Algorithm: On the Cartesian plane coordinate system, several connecting points form a line, and points whose distance is less than the threshold are eliminated, Kotlin

Algorithm: On the Cartesian plane coordinate system, several connecting points form a line, and points whose distance is less than the threshold are eliminated, Kotlin

 

const val THRESHOLD = 0.6f //距离小于这个点将被剔除。

data class Point(val x: Float, val y: Float)

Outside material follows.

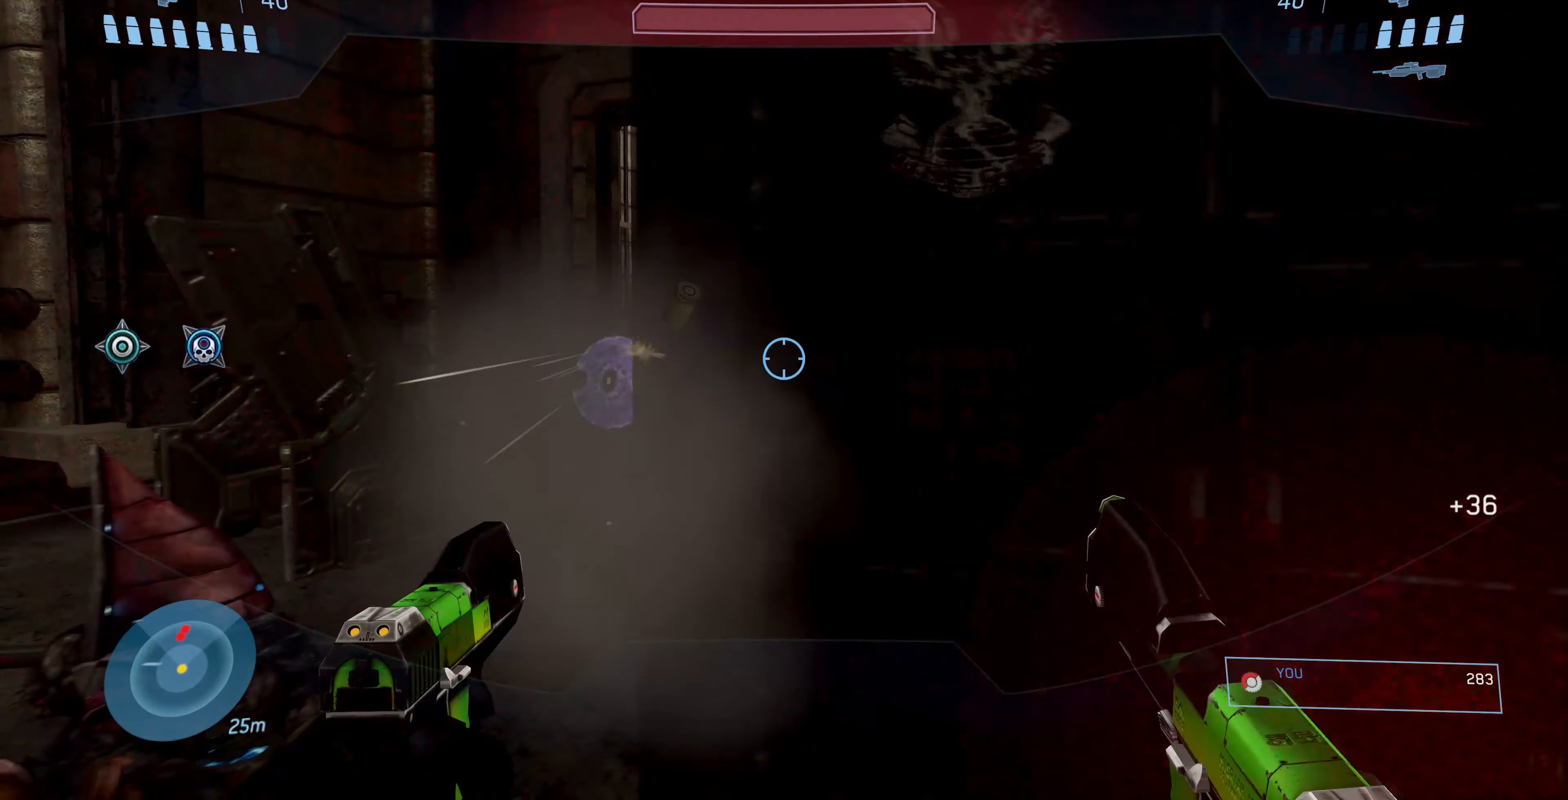
{"buttons": [], "left_stick": "center", "right_stick": "center", "events": [[33, "right_stick", "up-left"], [267, "right_stick", "left"], [300, "left_stick", "center"], [400, "right_stick", "up-left"], [500, "right_stick", "center"]]}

fun removeNearbyPoint(points: List<Point>): List<Point> {
    val result = mutableListOf<Point>()
    var prevPoint: Point? = null

    for (point in points) {
        if (prevPoint == null || distance(prevPoint, point) > THRESHOLD) {
            result.add(point)
            prevPoint = point
        }
    }

    return result
}

fun distance(p1: Point, p2: Point): Float {
    val dx = p2.x - p1.x
    val dy = p2.y - p1.y
    return kotlin.math.sqrt(dx * dx + dy * dy)
}

fun main(args: Array<String>) {
    val points = listOf(
        Point(0.0f, 0.0f),
        Point(0.1f, 0.1f),
        Point(0.5f, 0.5f),
        Point(0.6f, 0.6f),
        Point(1.0f, 1.0f),
        Point(1.4f, 1.4f),
        Point(1.5f, 1.5f),
        Point(2.0f, 2.0f),
        Point(2.5f, 2.5f),
        Point(3.0f, 3.0f),
        Point(3.5f, 3.5f),
        Point(4.0f, 4.0f)
    )

    val result = removeNearbyPoint(points)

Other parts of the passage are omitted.